Les places les plus chères sont à 150 € pour les galas, et à 100 € sinon. Je ne vois pas l’intérêt de monter toujours le prix des places, certaines places à 30 et 40 € sont ici à la vente pour les opéras, et je trouve ça juste. Monte-Carlo est un endroit où il existe, je dirais, des facilités financières. Nous sommes privilégiés, mais j’attire votre attention sur un point que je trouve extrêmement scandaleux : partout les prix des places sont de plus en plus chers, ce qui est contraire à l’intérêt public. L’opéra, comme le concert, comme le ballet, comme l’hôpital, constitue un service public, qui doit être accessible au plus grand nombre. Je dis cela peut-être facilement, en tant que directeur de l’Opéra de Monte-Carlo, mais au long de mes 13 années à la tête de l’Opéra Royal de Wallonie, j’ai même baissé les prix. Notre mission n’est pas de « faire du fric », mais de beaux spectacles, et lorsque des gens se saignent pour aller à l’opéra, ce n’est pas sain, c’est un débat que l’on ne voit d’ailleurs que trop peu.

Fonctionnez-vous en coproduction ?
Les coproductions constituent une politique intelligente, qui permettent réellement de diviser les coûts. Elles s’établissent en fonction des rencontres, on travaille ainsi avec le festival d’Aix-en-Provence, Rome, Dublin, la Monnaie de Bruxelles, avec d’autres maisons américaines, avec le Chili, etc.

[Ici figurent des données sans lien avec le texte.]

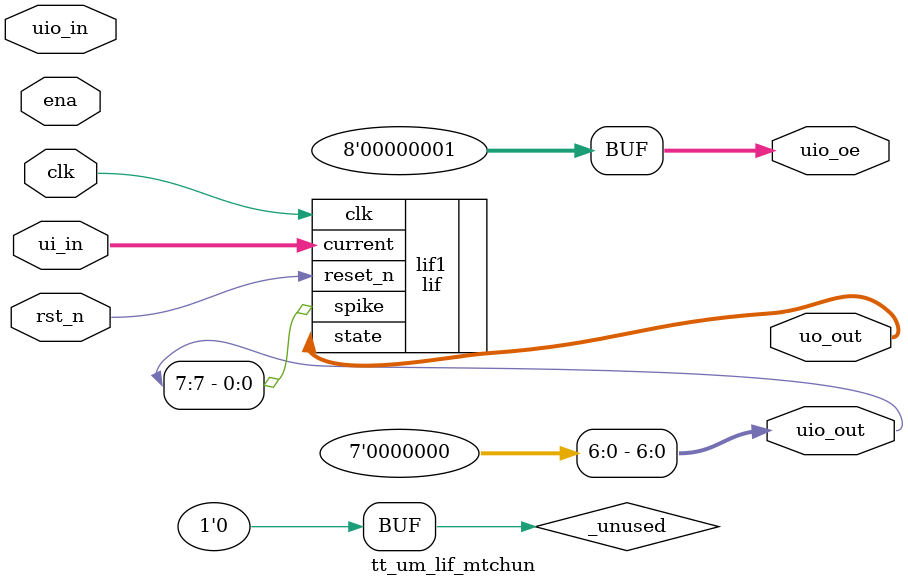
<source format=v>
/*
 * Copyright (c) 2024 Your Name
 * SPDX-License-Identifier: Apache-2.0
 */

`default_nettype none

module tt_um_lif_mtchun (
    input  wire [7:0] ui_in,    // Dedicated inputs
    output wire [7:0] uo_out,   // Dedicated outputs
    input  wire [7:0] uio_in,   // IOs: Input path
    output wire [7:0] uio_out,  // IOs: Output path
    output wire [7:0] uio_oe,   // IOs: Enable path (active high: 0=input, 1=output)
    input  wire       ena,      // always 1 when the design is powered, so you can ignore it
    input  wire       clk,      // clock
    input  wire       rst_n     // reset_n - low to reset
);

  // All output pins must be assigned. If not used, assign to 0.
  assign uio_out[6:0] = 0;
  assign uio_oe  = 1;

  // List all unused inputs to prevent warnings
  wire _unused = &{ena, uio_in, 1'b0};

  // Instantiate lif neuron
  lif lif1 (.current(ui_in), .clk(clk), .reset_n(rst_n), .state(uo_out), .spike(uio_out[7]));

endmodule

</source>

Avez-vous des relations privilégiées avec certains chanteurs ?
J’engage les chanteurs non pas parce qu’ils sont des stars, mais parce qu’il y a des choses à faire dans certains répertoires avec les uns ou les autres. Alors oui, on a besoin de vedettes, et Roberto Alagna est une vedette, Natalie Dessay et Anna Netrebko sont de grandes vedettes d’opéra, Villazon et Domingo également. Il y aura toujours dans le futur de grands noms à l’affiche, ce qu’apprécie le public, mais on a surtout besoin de voir en scène des choses en lesquelles on peut croire, ça me semble encore plus important. Transformer un opéra en tour de chant n’est pas intéressant, en revanche faire du théâtre peut motiver un nouveau public.